Photo via Bigstock

As early as next week, we may know whether Congress will change US securities laws to permit startups to sell stock to the general public over the internet.

You know how, today, companies raise money on Kickstarter by offering products, t-shirts, and other bennies? Imagine those same companies selling stock to investors over a Kickstarter-like platform. If the law changes – and this is something that one chamber of Congress has already passed and that President Obama supports – entrepreneurs seeking capital will have one more alternative to angel investors and venture capital firms.

Sound too good to be true? There is a catch. The proposed law (known as a “crowdfunding exemption”) would apply only to offerings that place strict limits on how much money can be raised and how much an individual investor may invest. For example, the new crowdfunding exemption might say that the startup may raise no more than $1,000,000 in a given year. And that each investor may invest no more than $1,000 per deal. (Actual limits are still being debated in Congress.)
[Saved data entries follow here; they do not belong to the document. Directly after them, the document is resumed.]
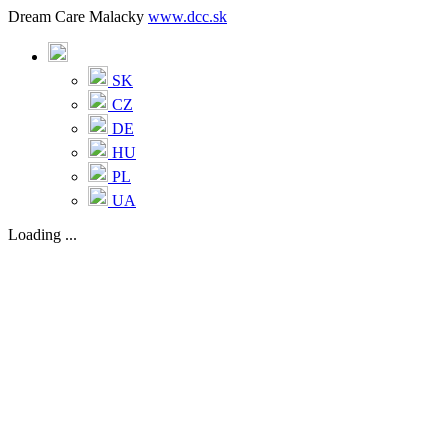
Dream Care Malacky
www.dcc.sk
SK
CZ
DE
HU
PL
UA
Loading ...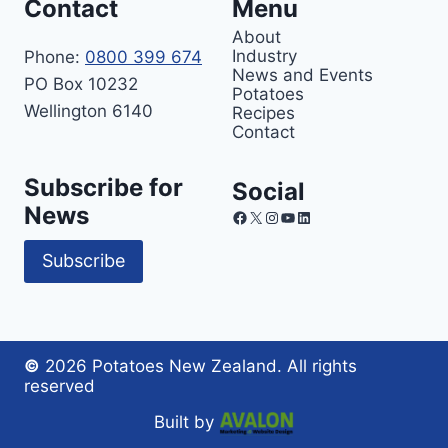
Contact
Menu
About
Industry
Phone:
0800 399 674
News and Events
PO Box 10232
Potatoes
Wellington 6140
Recipes
Contact
Subscribe for
Social
News
Facebook
X
Instagram
YouTube
LinkedIn
Subscribe
©
2026 Potatoes New Zealand. All rights
reserved
Built by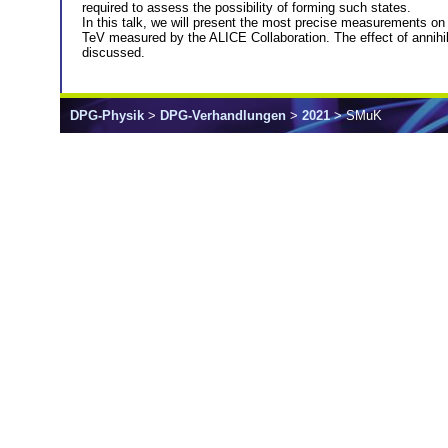
required to assess the possibility of forming such states.
In this talk, we will present the most precise measurements on 
TeV measured by the ALICE Collaboration. The effect of annihilati
discussed.
DPG-Physik
>
DPG-Verhandlungen
>
2021
> SMuK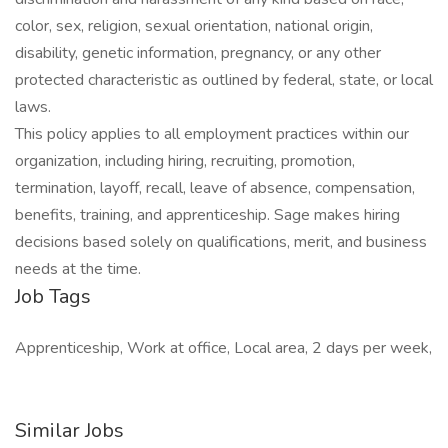
color, sex, religion, sexual orientation, national origin,
disability, genetic information, pregnancy, or any other
protected characteristic as outlined by federal, state, or local
laws.
This policy applies to all employment practices within our
organization, including hiring, recruiting, promotion,
termination, layoff, recall, leave of absence, compensation,
benefits, training, and apprenticeship. Sage makes hiring
decisions based solely on qualifications, merit, and business
needs at the time.
Job Tags
Apprenticeship, Work at office, Local area, 2 days per week,
Similar Jobs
Where does this leave angel investing? By virtue of another securities law exemption, the one typically used by startups for angel financings, startups have no limit on how much they can raise, and angel investors have no limit on how much they can invest. The key difference is that angels are “accredited.”

To borrow from the vernacular of Occupy Wall Street, angels are part of the 1 percent. Crowdfunding would be for the 99 percent.

William Carleton

Some angels like the idea of crowdfunding because they know it will be good for entreprenuers to have more financing alternatives. Others are skeptical and fear the practice will bring disrepute to the startup financing ecosystem (which, admittedly, has been remarkably free of fraud).
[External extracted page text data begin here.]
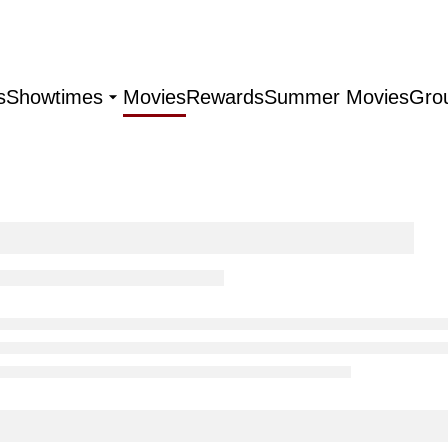
s
Showtimes
Movies
Rewards
Summer Movies
Gro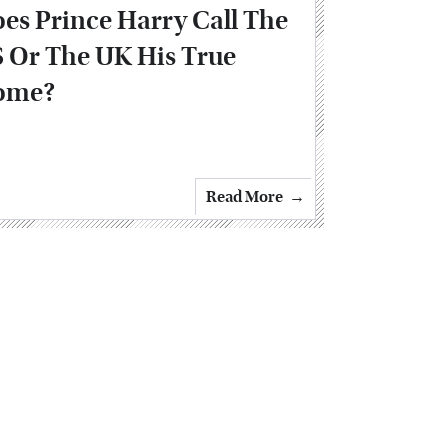
es Prince Harry Call The
 Or The UK His True
ome?
Read More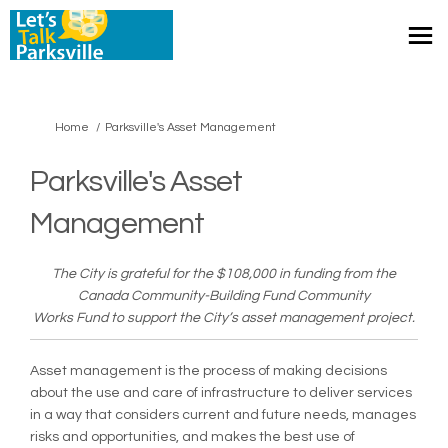
You are here:
Home
Parksville's Asset Management
Parksville's Asset
Management
The City is grateful for the $108,000 in funding from the
Canada Community-Building Fund Community
Works Fund to support the City’s asset management project.
Asset management is the process of making decisions
about the use and care of infrastructure to deliver services
in a way that considers current and future needs, manages
risks and opportunities, and makes the best use of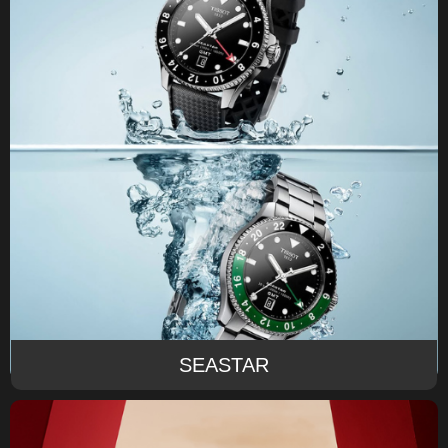
SEASTAR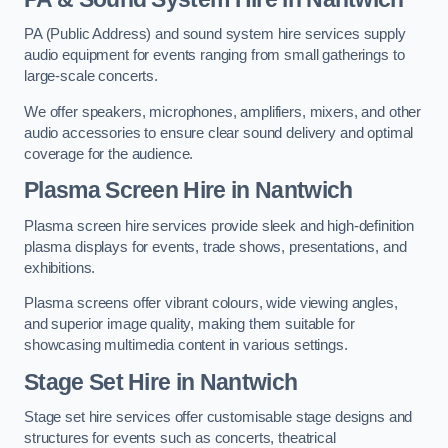
PA (Public Address) and sound system hire services supply
audio equipment for events ranging from small gatherings to
large-scale concerts.
We offer speakers, microphones, amplifiers, mixers, and other
audio accessories to ensure clear sound delivery and optimal
coverage for the audience.
Plasma Screen Hire in Nantwich
Plasma screen hire services provide sleek and high-definition
plasma displays for events, trade shows, presentations, and
exhibitions.
Plasma screens offer vibrant colours, wide viewing angles,
and superior image quality, making them suitable for
showcasing multimedia content in various settings.
Stage Set Hire
in Nantwich
Stage set hire services offer customisable stage designs and
structures for events such as concerts, theatrical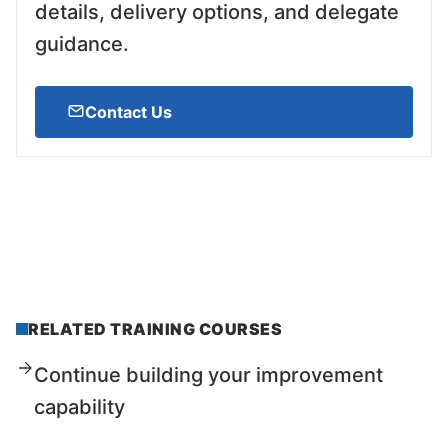
details, delivery options, and delegate
guidance.
Contact Us
RELATED TRAINING COURSES
Continue building your improvement
capability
But many entrepreneurs and angels I’ve talked to want to know if angel deals and crowdfunding deals can exist side by side.
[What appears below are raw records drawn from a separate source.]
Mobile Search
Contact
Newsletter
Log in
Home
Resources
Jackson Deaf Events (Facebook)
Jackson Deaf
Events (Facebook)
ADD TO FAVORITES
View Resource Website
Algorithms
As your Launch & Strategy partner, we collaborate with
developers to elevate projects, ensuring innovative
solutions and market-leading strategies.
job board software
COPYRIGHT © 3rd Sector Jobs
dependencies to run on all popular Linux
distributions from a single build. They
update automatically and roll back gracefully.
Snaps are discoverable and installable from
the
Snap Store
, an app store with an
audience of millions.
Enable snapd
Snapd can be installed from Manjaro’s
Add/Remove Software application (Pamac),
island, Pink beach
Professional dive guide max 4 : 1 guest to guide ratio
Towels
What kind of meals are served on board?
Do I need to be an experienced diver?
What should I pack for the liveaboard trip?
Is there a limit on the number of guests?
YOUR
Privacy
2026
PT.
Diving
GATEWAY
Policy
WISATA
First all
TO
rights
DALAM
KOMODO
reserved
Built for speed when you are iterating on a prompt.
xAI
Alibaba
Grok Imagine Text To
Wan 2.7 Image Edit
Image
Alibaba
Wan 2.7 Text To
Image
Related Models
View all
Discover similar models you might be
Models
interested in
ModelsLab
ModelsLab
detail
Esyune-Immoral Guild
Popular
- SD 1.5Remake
To put it in legal terms, how should a crowdfunding exemption and the all-accredited Reg D exemption synch up?

Let’s use a hypothetical to illustrate some of the potential problems. Suppose a new startup thinks it should reach out to angels and angel groups, in the traditional way, and at the same time, pursues crowdfunding through an online, Kickstarter-like platform. Suppose it targets raising $500,000 through crowdfunding, and another $1,000,000 from accredited angels. It makes its pitch online to the public, and it presents to meetings of local angel groups at the same time.

In that scenario, at least two key questions arise:

  • Are the angels, who are accredited and have no limits on investment under Rule 506 of Reg D, free of the caps on individual investment under the crowdfunding exemption?
  • Do the angels and the non-accredited (crowdfunding) investors get the same deal terms?

Probably the biggest impediment to the scenario of angels and crowdfunders investing together at the same time in the same startup, at least if you suppose that angels will have no dollar limits, is Reg D’s prohibition on “general solicitation.”

It’s a bit ironic. For crowdfunding, general solicitation is a-okay. In fact, it’s the whole point. But for the supposedly more sophisticated accredited investors, who ostensibly do not need the protections of the law that the wider public needs, general solicitation kills (at least in theory) the exemption.

The Reg D prohibition on general solicitation is one of those legal rules that has come to be “observed in the breach” and needs to be fixed, one way or another. But in the crowdfunding context, it ought to be expressly clear that the public nature of a crowdfunded offering will not “taint” or disqualify the startup from raising money from angels at the same time it pursues crowdfunding.

Let’s suppose we get past that technical incompatibility between the two exemptions. If we assume that angels will have more bargaining power with the startup, a dilemna arises: should angels have the flexibility to bargain for a different security, or should they receive the same kind of stock offered to crowdfunding investors?

The case will be made — and it will be a sound one (at least to the ears of those of us who participate in the current startup financing ecosystem) — that angels and other sophisticated investors who put money in under a Reg D exemption, by virtue of their larger investment and other factors, deserve better treatment, in the form of a liquidation preference, participation rights, and other benefits.

But suppose a preferred stock offering for accredited investors and a crowdfunded common stock offering happen at the same time. Further suppose the particular startup later sells the company to Google or Microsoft, but for a price that only covers the liquidation preference enjoyed by the angels, leaving the common stock – in the hands of the crowdfunders – worthless.

Don’t the angels and the issuer have at least a perception problem on their hands? To the general public, to the crowd, will this not look like the one percent taking from the 99 percent?

After a lull in activity, the crowdfunding exemption concept is “hot” again, with the Senate now addressing it in earnest. Now is the time for advocates for crowdfunding and guardians of angel investing to huddle and see if they might arrive at a consensus direction to give legislators and their staffers. How should angel deals be coordinated with crowdfunded deals? Are there circumstances in which the two should not overlap?

Attorney William Carleton is a member of McNaul Ebel Nawrot & Helgren PLLC, a Seattle law firm. He works with startups and emerging tech companies, their founders and investors. He posts regularly about tech-related legal issues on his blog.